MARIA DE BELÉM ROSEIRA

AVANÇO CIENTÍFICO

Por muito estranho que possa parecer, as guerras são épocas de grande avanço científico em diferentes domínios, mas vou focar-me especificamente no da Saúde. Com efeito, o terrível impacto que a destruição de seres humanos em larga escala provoca faz aprofundar os conceitos que presidem ao enquadramento da essência da vida humana e da necessidade de proteção da sua dignidade como princípio básico norteador de todas as intervenções, seja no plano jurídico, seja no plano de realizações concretas que possam pô-la em causa ou feri-la de qualquer forma.

O avanço científico na medicina, conseguido com base na experimentação em seres humanos, sobretudo a partir de finais do século XIX, já vinha reclamando a definição de regras éticas balizadoras da mesma, mas foram, sobretudo, as monstruosidades de experimentação médica realizadas durante a Segunda Guerra Mundial que determinaram a adoção de um instrumento com força jurídica própria, o Código de Nuremberga, logo em 1947. Por sua vez, a Associação Médica Mundial, em 1949 primeiro e, mais tarde, em 1964 em versão revista, aprova o Código Internacional da Ética Médica, que, com base na regra de que o bem-estar dos doentes tem precedência sobre os interesses da sociedade e da ciência, cristaliza como princípios básicos da Ética Médica os da Autonomia, da Beneficência, da Não-Maleficência e da Equidade.

Naturalmente que tem havido a necessidade de ir precisando e atualizando os instrumentos de Direito Internacional que regulam esta matéria e que têm poder vinculativo em Portugal através da sua ratificação pelo Estado.

Sublinho a importância do princípio da Equidade, assente na justiça distributiva, que visa assegurar o acesso de cada pessoa, de forma justa, ao tratamento adequado à sua condição, conjugado com o da autonomia de cada um a decidir sobre si próprio – a autonomia moral definida por Kant – pois tem uma aplicação prática quase permanente.

Em contexto de enorme velocidade no progresso do conhecimento científico mas de limitação de recursos, e de necessária conjugação com a liberdade dos pacientes na decisão sobre os tratamentos a que entendem querer submeter-se, as ponderações éticas transformaram-se no dia a dia das nossas instituições de saúde nos domínios da formação médica, da assistência médica e também da investigação científica, e invadiram, também, o da gestão das instituições.

Como colocar as pessoas em primeiro lugar em termos organizacionais é um imperativo, e como fazê-lo determina a busca de novos modelos que implicam profundas transformações, também de mentalidade, porventura as mais difíceis de conseguir.

É o que se passa com o modelo de “Value Based Healthcare” (VBH), teorizado por Michael Porter para efeitos de gestão, mas que, na minha leitura, constitui o desenvolvimento do princípio da Autonomia, uma vez que visa alcançar, em termos de resultados em saúde, aqueles que para o doente são mais valorizados.

Só que, frequentemente, não está ao alcance nem da autonomia das instituições, nem dos recursos de que dispõem, operar as transformações requeridas para a sua implementação, designadamente as de tecnologia digital.
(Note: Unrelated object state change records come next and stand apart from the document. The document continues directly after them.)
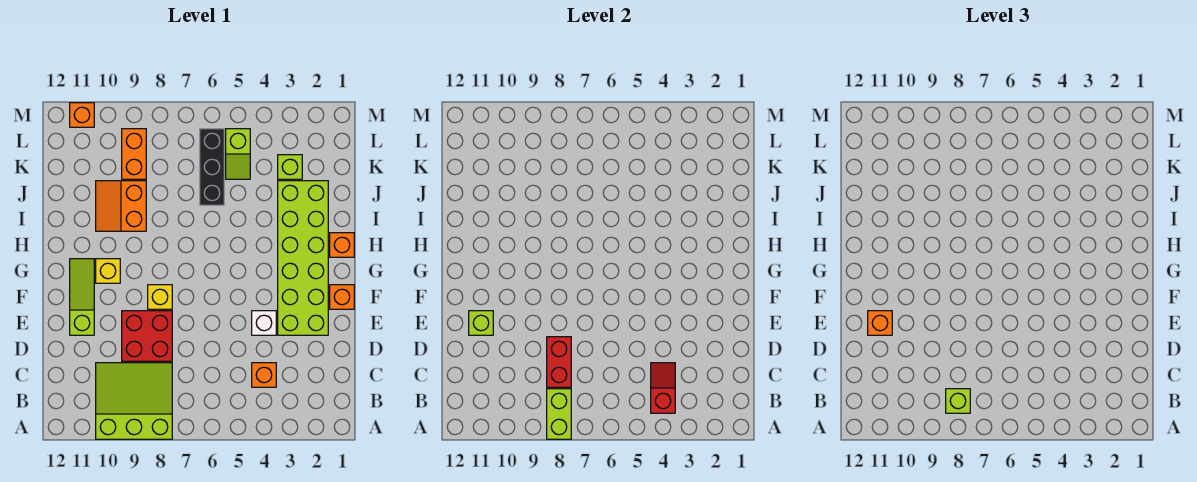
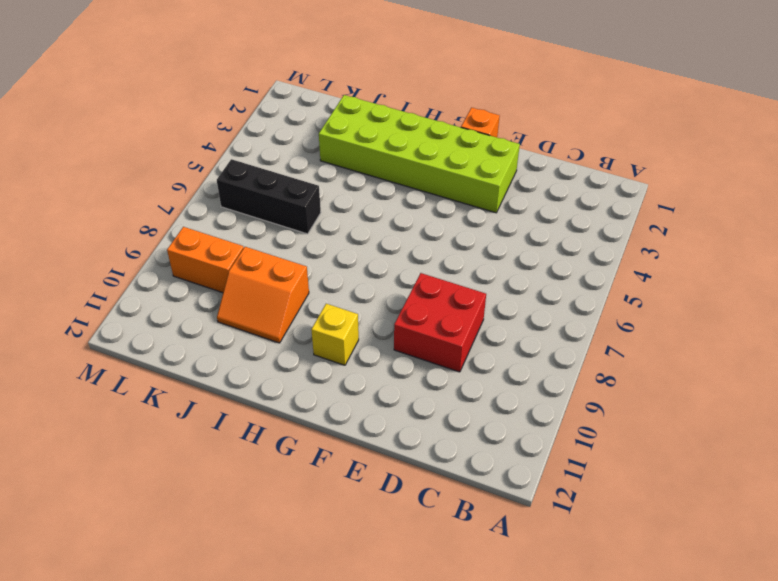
none -> lime 3x3 slope [96,363,172,439]
none -> orange 1x1 brick [252,363,276,387]
none -> white 1x1 brick [252,311,276,335]

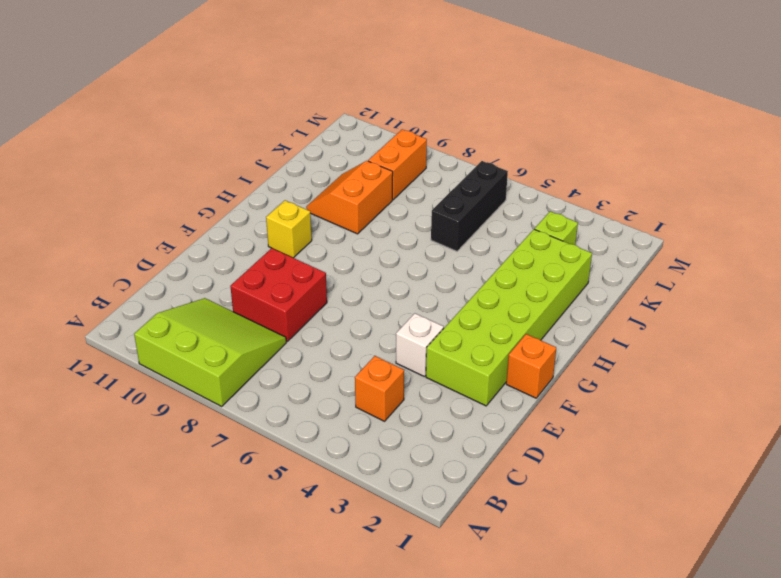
none -> lime 1x3 slope [70,259,94,335]
none -> yellow 1x1 brick [148,285,172,309]
none -> orange 1x1 brick [330,233,354,257]

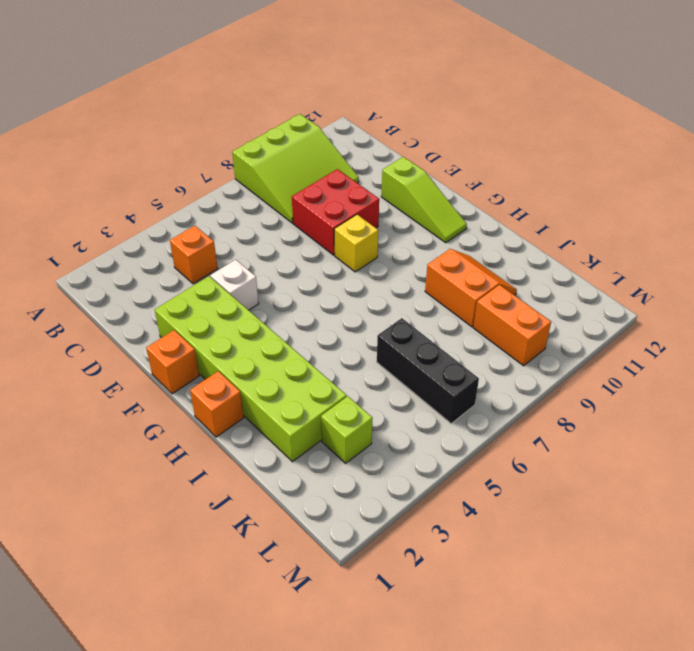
none -> yellow 1x1 brick [96,259,120,283]
none -> lime 1x2 slope [226,129,250,179]
none -> orange 1x1 brick [70,103,94,127]

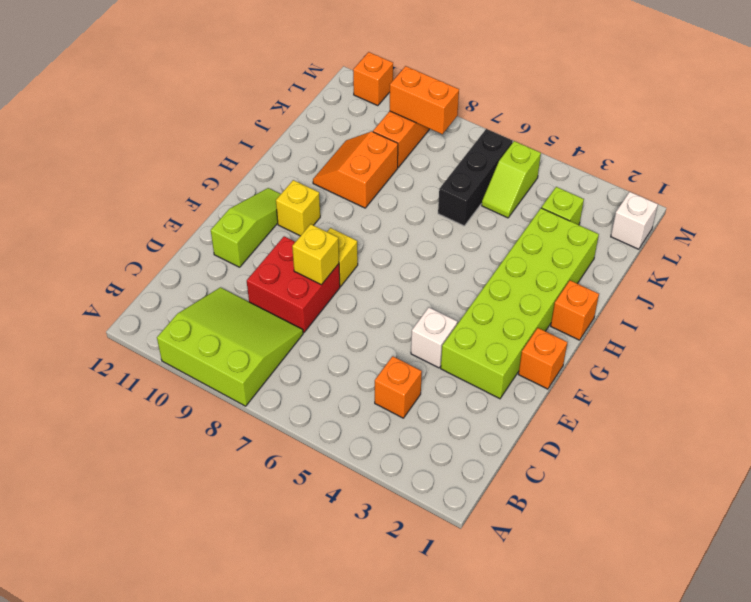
yellow 1x1 brick [292,224,339,285] -> none
white 1x1 brick [611,192,658,249] -> none
orange 1x2 brick [390,66,459,134] -> none
none -> lime 1x2 brick [547,389,571,439]
none -> red 1x2 slope [651,363,675,413]
none -> red 1x2 brick [547,337,571,387]

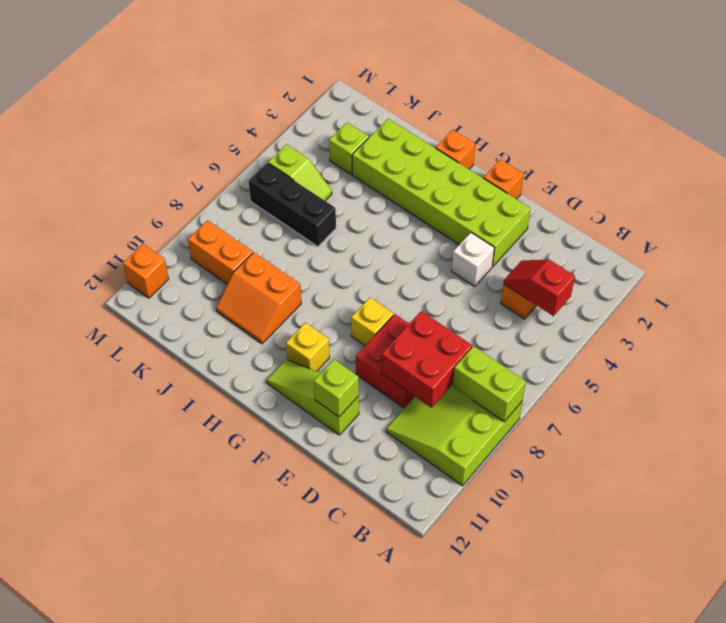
red 2x2 brick [381,311,472,408] -> red 1x2 brick [547,337,571,387]
none -> lime 1x1 brick [946,389,970,413]
none -> orange 1x1 brick [868,311,892,335]

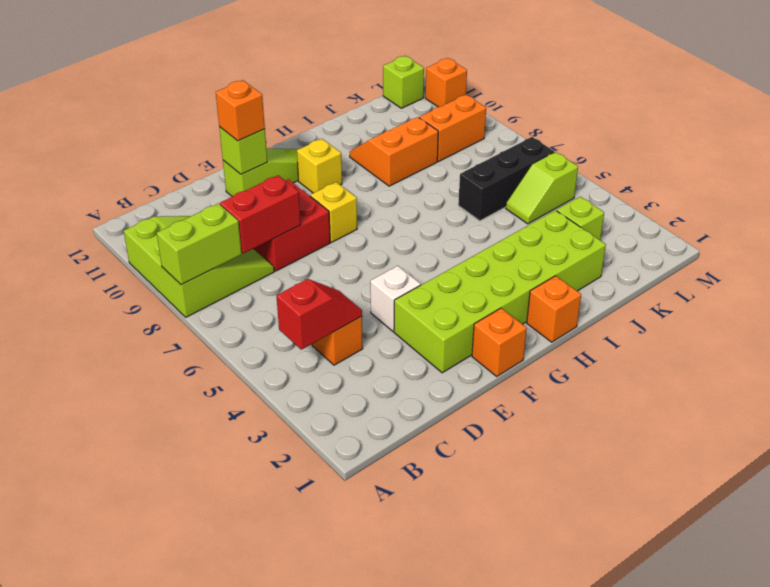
lime 1x1 brick [383,56,424,108] -> lime 1x1 brick moved to [946,389,970,413]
Razão pela qual são essenciais impulsos externos que, suportando a iniciativa e a criatividade de equipas de profissionais, disponibilizem o financiamento e o conhecimento para a concretização de projetos com potencial transformador positivo.

Foi o que aconteceu recentemente com o concurso promovido pela Gilead “ Mais Valor em Saúde”, no âmbito da sua responsabilidade social – hoje em dia marca de água para a reputação das companhias – que, em articulação com parceiros especialistas em gestão e tecnologia digital, entendeu aprovar o financiamento em espécie da consultoria especializada para a concretização de projetos em quatro instituições do SNS com potencial transformador, localizados em várias zonas do país. Motivaram-se as equipas – e sem isso não conseguimos retê-las no SNS – melhora-se a prestação dos cuidados respeitando os princípios éticos da intervenção em Saúde e proporciona-se a replicação de boas práticas, pois todos os projetos vencedores têm esse potencial.